Tuesday, January 7, 2014

52 Ancestors in 52 Weeks: #1 Margaret Elizabeth McFarlane

Thanks to a lovely challenge from the blog No Story Too Small, I'm joining a lot of others committed to blogging about one ancestor a week during 2014. I want to also use this challenge to do more scrapbooking, so I plan to include a new heritage layout each week.

This week I present my great-aunt Peggy, whose middle name I share. My father thought of his Aunt Margaret Elizabeth McFarlane as a mother figure.

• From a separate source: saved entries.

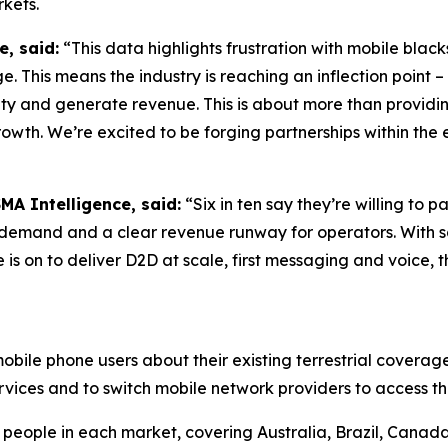
rkets.
e, said:
“This data highlights frustration with mobile blac
e. This means the industry is reaching an inflection point
alty and generate revenue. This is about more than providi
rowth. We’re excited to be forging partnerships within the e
MA Intelligence, said:
“Six in ten say they’re willing to 
f demand and a clear revenue runway for operators. With s
e is on to deliver D2D at scale, first messaging and voice,
bile phone users about their existing terrestrial coverage,
services and to switch mobile network providers to access th
eople in each market, covering Australia, Brazil, Canada,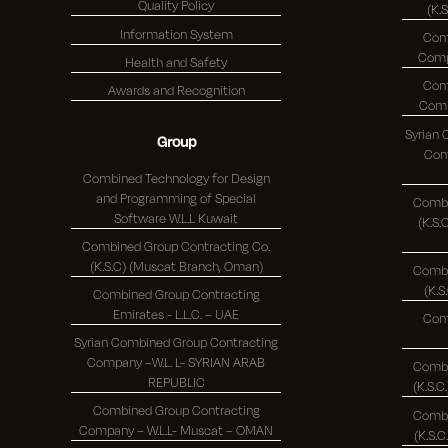
Quality Policy
(K.
Information System
Com
Health and Safety
Com
Awards and Recognition
Syrian
Group
Comp
Combined Technology for Design
and Programming of Special
Combi
Software W.L.L Kuwait
(K.S.C.)
Combined Group Contracting Co.
(K.S.C) (Muscat Branch, Oman)
Combi
Combined Group Contracting
Emirates - L.L.C. – UAE
Com
Syrian Combined Group Contracting
Company –W.L. L- SYRIAN ARAB
Combi
REPUBLIC
Combined Group Contracting
Combi
Company – W.L.L- Muscat – OMAN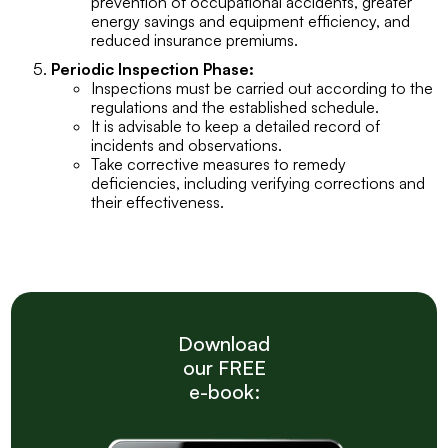
prevention of occupational accidents, greater
energy savings and equipment efficiency, and
reduced insurance premiums.
Periodic Inspection Phase:
Inspections must be carried out according to the
regulations and the established schedule.
It is advisable to keep a detailed record of
incidents and observations.
Take corrective measures to remedy
deficiencies, including verifying corrections and
their effectiveness.
Download
our FREE
e-book:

Her comfortable childhood was disrupted by her father's brain injury when she was about four years old. Leaving school early to help support the struggling family, one of her proudest moments was the day she graduated from Moody Bible Institute. She worked in a needle factory and as a telephone operator, as well as doing secretarial work for many years.

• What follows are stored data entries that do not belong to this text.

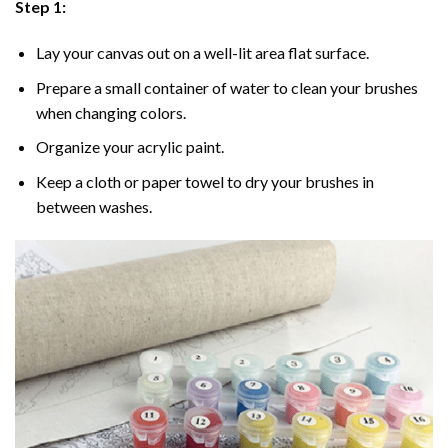
Step 1:
Lay your canvas out on a well-lit area flat surface.
Prepare a small container of water to clean your brushes
when changing colors.
Organize your acrylic paint.
Keep a cloth or paper towel to dry your brushes in
between washes.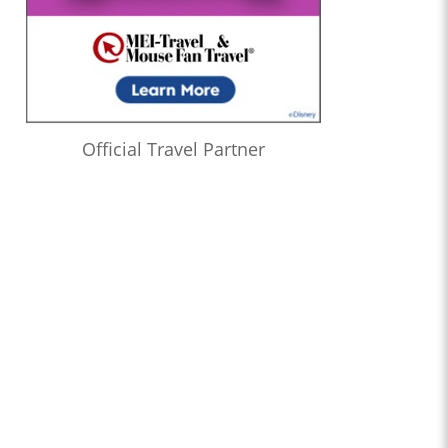
Official Travel Partner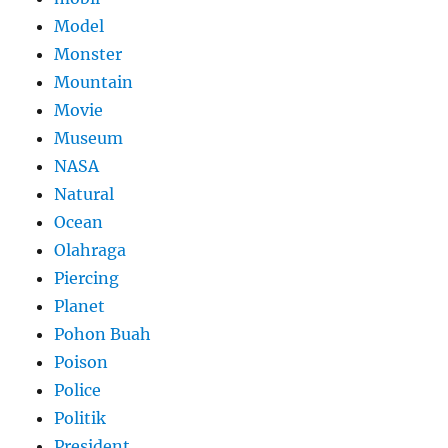
Model
Monster
Mountain
Movie
Museum
NASA
Natural
Ocean
Olahraga
Piercing
Planet
Pohon Buah
Poison
Police
Politik
President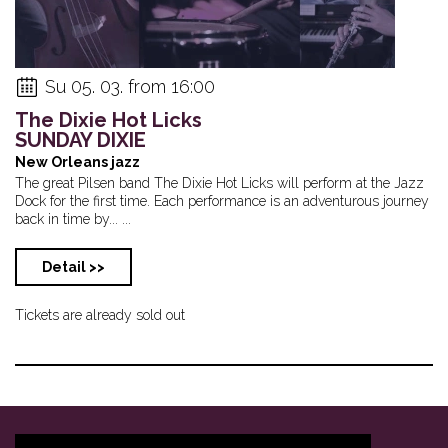
Su 05. 03. from 16:00
The Dixie Hot Licks
SUNDAY DIXIE
New Orleans jazz
The great Pilsen band The Dixie Hot Licks will perform at the Jazz
Dock for the first time. Each performance is an adventurous journey
back in time by... ...
Detail >>
Tickets are already sold out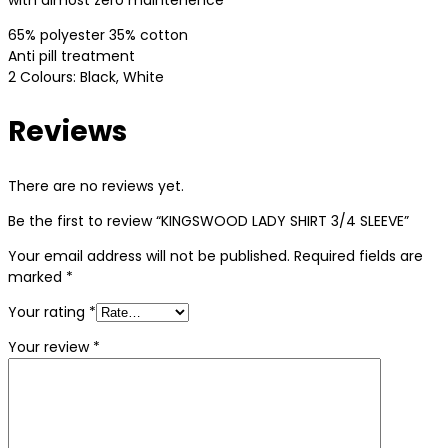
with almost zero maintenence
65% polyester 35% cotton
Anti pill treatment
2 Colours: Black, White
Reviews
There are no reviews yet.
Be the first to review “KINGSWOOD LADY SHIRT 3/4 SLEEVE”
Your email address will not be published.
Required fields are
marked
*
Your rating
*
Your review
*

After her older sister died, she proposed to her brother-in-law that they marry, so she could help raise her niece and four nephews. He was not interested, instead marrying another woman. He died four years later, leaving the five orphans to be raised by relatives and in boarding school. Aunt Peggy stepped in to help guide and raise the children, never marrying. Her niece and nephews saw her as the nearest thing to a mother in their turbulent young lives.

Aunt Peggy never learned to drive and never owned a car, depending instead on Chicago's mass transit. Born on August 2, 1900, in Chicago, she died in a Florida retirement center on July 16, 1992.